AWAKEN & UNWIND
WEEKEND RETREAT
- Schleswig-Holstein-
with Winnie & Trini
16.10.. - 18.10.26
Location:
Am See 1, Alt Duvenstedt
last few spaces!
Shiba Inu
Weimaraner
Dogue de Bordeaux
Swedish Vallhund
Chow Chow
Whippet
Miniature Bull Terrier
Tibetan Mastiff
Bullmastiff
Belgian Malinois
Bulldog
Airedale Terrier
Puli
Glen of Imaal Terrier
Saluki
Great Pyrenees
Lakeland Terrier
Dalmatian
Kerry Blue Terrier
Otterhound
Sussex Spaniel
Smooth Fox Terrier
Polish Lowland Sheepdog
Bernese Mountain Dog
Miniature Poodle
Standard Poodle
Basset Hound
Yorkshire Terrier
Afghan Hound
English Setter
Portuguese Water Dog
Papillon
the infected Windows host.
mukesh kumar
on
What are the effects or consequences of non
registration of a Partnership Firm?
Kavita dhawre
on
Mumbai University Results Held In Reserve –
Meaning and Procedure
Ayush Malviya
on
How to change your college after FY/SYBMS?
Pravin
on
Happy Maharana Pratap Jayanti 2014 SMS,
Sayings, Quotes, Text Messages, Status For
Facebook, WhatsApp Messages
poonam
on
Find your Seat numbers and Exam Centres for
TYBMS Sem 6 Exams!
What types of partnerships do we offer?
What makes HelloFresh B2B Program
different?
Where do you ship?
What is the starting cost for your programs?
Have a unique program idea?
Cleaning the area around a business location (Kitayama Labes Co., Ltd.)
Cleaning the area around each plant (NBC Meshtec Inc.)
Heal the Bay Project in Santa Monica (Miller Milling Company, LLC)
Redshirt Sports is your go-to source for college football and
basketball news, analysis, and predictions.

• TASK: The response should repeat the whole listing exactly.

• EXERCISE RESPONSE:
AWAKEN & UNWIND
WEEKEND RETREAT
- Schleswig-Holstein-
with Winnie & Trini
16.10.. - 18.10.26
Location:
Am See 1, Alt Duvenstedt
last few spaces!
Shiba Inu
Weimaraner
Dogue de Bordeaux
Swedish Vallhund
Chow Chow
Whippet
Miniature Bull Terrier
Tibetan Mastiff
Bullmastiff
Belgian Malinois
Bulldog
Airedale Terrier
Puli
Glen of Imaal Terrier
Saluki
Great Pyrenees
Lakeland Terrier
Dalmatian
Kerry Blue Terrier
Otterhound
Sussex Spaniel
Smooth Fox Terrier
Polish Lowland Sheepdog
Bernese Mountain Dog
Miniature Poodle
Standard Poodle
Basset Hound
Yorkshire Terrier
Afghan Hound
English Setter
Portuguese Water Dog
Papillon
the infected Windows host.
mukesh kumar
on
What are the effects or consequences of non
registration of a Partnership Firm?
Kavita dhawre
on
Mumbai University Results Held In Reserve –
Meaning and Procedure
Ayush Malviya
on
How to change your college after FY/SYBMS?
Pravin
on
Happy Maharana Pratap Jayanti 2014 SMS,
Sayings, Quotes, Text Messages, Status For
Facebook, WhatsApp Messages
poonam
on
Find your Seat numbers and Exam Centres for
TYBMS Sem 6 Exams!
What types of partnerships do we offer?
What makes HelloFresh B2B Program
different?
Where do you ship?
What is the starting cost for your programs?
Have a unique program idea?
Cleaning the area around a business location (Kitayama Labes Co., Ltd.)
Cleaning the area around each plant (NBC Meshtec Inc.)
Heal the Bay Project in Santa Monica (Miller Milling Company, LLC)
Redshirt Sports is your go-to source for college football and
basketball news, analysis, and predictions.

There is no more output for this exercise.